The Polynesian tale of the Rat and the Octopus gets a modern interpretation with AGGROculture Collective at the Schaefer Gallery
The Polynesian myth of The Rat and the Octopus goes a little like this: there’s a rat in trouble on a canoe out in the ocean. He can’t swim very well, so he makes a deal with an octopus: “I will do you a solid if you get me to shore,” the rat says. The octopus falls for it and swims him to shore but then the rat jumps off and gets away before he can fulfill his promises, leaving the octopus fuming.
If you’ve seen the traditional cowry shell hooks used to catch octopus (he’e in Hawaiian or feke in Tongan), it’s said that they represent the rat. The octopus is still pissed at being tricked by the rat, so he quickly lunges at the lure, only to be tricked again by the fisherman. The life lessons from the legend are apropos in contemporary times, and can be seen in the interpretation of the Rat and the Octopus art installation at the Schaefer International Gallery, which is part of the Maui Arts and Cultural Center.
The four artists calling themselves the AGGROculture collective–the founders of the show–are Sally Lundburg, Keith Tallett, Scott Yoell and Margo Ray. They’re two husband and wife teams hailing from Hawaii Island. Their modern explanation of The Rat and The Octopus casts the rat as a businessman and land speculator and the octopus as a construction crew’s union foreman. The two interact in a variety of settings through the Aggroculture collective’s multi-media landscape. The myth comes alive in their statements of corporate colonialism and hand-shake business.

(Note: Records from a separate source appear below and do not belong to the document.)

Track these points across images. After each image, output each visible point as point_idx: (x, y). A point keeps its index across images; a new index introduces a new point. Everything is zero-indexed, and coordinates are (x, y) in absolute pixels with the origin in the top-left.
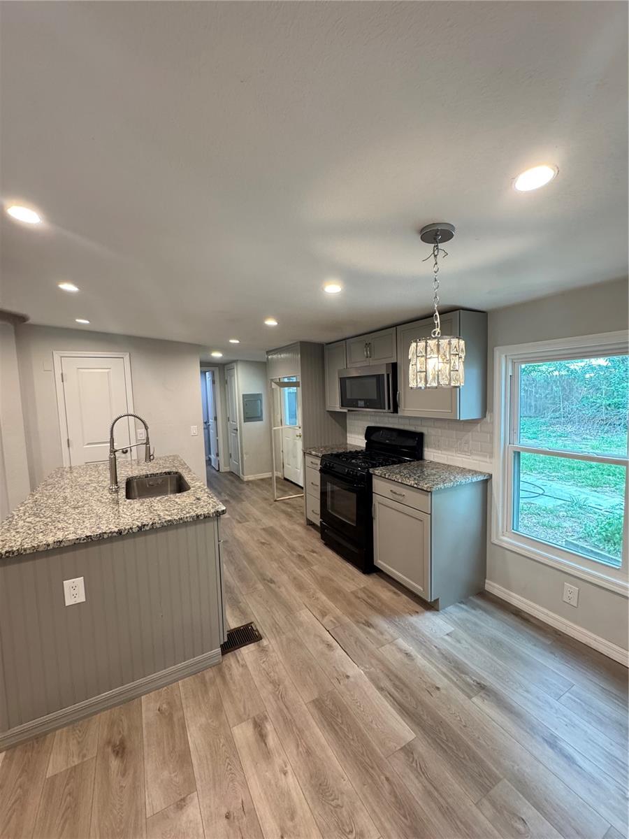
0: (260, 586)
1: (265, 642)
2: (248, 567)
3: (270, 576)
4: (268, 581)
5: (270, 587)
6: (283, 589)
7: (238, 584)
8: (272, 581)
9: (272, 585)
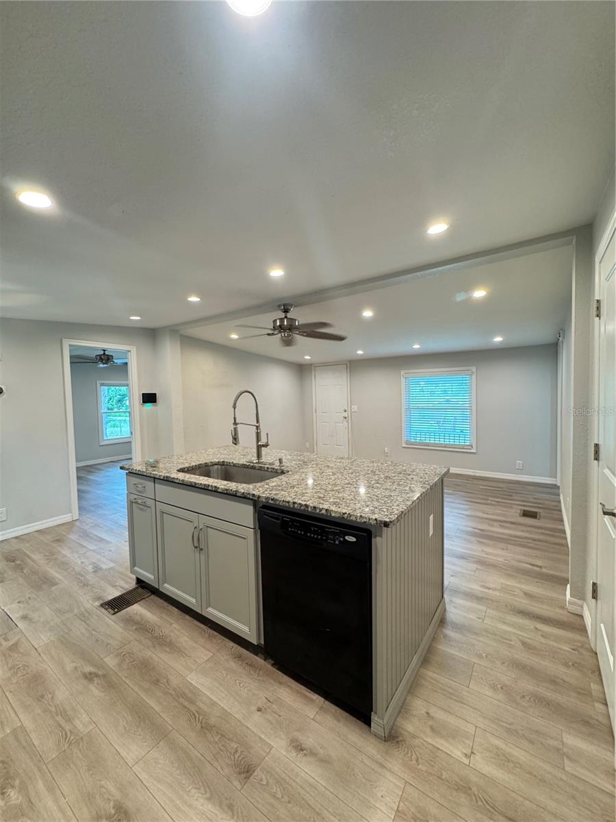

The show was determined back in 2012 through an open community proposal, with a focus on reflecting important ideas and issues of our time. The group itself has a huge dossier in the contemporary art scene with a reputation for progressive projects.

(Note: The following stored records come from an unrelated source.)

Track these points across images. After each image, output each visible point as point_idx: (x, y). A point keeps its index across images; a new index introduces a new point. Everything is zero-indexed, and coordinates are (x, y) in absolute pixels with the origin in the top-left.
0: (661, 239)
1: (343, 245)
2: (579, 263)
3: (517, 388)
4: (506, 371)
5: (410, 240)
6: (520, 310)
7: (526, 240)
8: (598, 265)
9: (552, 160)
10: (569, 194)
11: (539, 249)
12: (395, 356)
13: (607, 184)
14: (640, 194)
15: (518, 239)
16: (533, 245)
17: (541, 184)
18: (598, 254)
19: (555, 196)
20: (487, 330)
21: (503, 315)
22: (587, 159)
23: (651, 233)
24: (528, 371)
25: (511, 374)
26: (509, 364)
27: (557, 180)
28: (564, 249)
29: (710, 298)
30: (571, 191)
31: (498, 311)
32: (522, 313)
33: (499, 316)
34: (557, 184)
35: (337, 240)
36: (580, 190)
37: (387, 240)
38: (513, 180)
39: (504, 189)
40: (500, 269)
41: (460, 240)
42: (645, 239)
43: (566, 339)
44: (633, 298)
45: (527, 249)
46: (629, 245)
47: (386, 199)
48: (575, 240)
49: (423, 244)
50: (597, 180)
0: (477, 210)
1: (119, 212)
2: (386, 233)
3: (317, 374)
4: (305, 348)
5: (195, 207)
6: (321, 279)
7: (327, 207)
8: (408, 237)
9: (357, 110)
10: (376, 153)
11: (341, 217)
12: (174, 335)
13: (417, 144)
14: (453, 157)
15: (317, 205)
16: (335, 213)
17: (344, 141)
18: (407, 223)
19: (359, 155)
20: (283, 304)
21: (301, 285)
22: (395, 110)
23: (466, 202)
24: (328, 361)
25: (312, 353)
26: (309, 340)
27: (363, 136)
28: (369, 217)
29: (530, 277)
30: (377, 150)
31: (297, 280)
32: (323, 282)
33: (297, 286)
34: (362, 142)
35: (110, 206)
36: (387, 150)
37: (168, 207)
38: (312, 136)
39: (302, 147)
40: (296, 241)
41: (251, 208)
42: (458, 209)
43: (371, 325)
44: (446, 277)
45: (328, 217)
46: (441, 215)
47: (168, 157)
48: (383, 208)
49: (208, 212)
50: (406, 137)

I was drawn in by the art and workmanship. Their rat character has a custom designed green fabric suit, which is displayed on a mannequin. The custom fabric has a dollar bill mandala throughout and a tessellating handshake outline in repeat formation on matte finish chartreuse.
Ink jet printed Habotai silk shines under resin on abstract wood cut-outs created by Lundburg and Tallett. These colorful geometric shapes appear throughout the show in pieces called Tessellation. They’re inspired by octopus ink, atolls, nature and geography. Ray’s collage on mylar shows handshake after handshake dressed with busy global and local headlines in a piece she names “101 Kept Promises and Broken Agreements.” A roomful of feke lures hanging from the ceiling with an inky slideshow projected over them in “I was Lured to My own Demise” seems to take us underwater.
Yoell’s India ink collages are haunting black and white images interrupted by the green print, which represents the rat. Octopus tentacles reaching for hooks and scrolls, dollar bill mandalas cut out and repeated on a poster-size floating Donald Trump head and a bottle floating on the sea were just some of his “stream of consciousness” storyboards. I mused on the hypnotic 30-minute video scape atoll showing the construction worker and businessman in different island shoreline configurations on 12 different screens. Lundburg edited the footage that sets their tale of the octopus and the rat solidly in contemporary times.
At first past, I didn’t get any of it. Sure, I understood the slimy green business man in the chartreuse suit and the construction worker in modern terms, but wasn’t quite grasping the legendary interplay with their characters. My problem was that I kept trying to find the hero in the tale, but there isn’t one.
That’s because the legend is about trickery, broken promises, rage and temptation. The story of The Rat and The Octopus is a sad one, in which nobody wins, both are guilty and yet there’s no justice. The Rat makes deals it never intends to keep. But the octopus is culpable, too, first in being so mercenary and second in dwelling in anger, only to be continually fooled by the feke.
It took the context of Governor David Ige’s recently signing of HB 2501–which once again hands East Maui water rights to Alexander & Baldwin, even though they have decided to shut down sugar operations–for the AGGROculture Collective’s show to really hit home.
Go see the show at Schaefer Gallery through Aug. 4. The gallery is open Tuesday through Sundays, 10am to 5pm.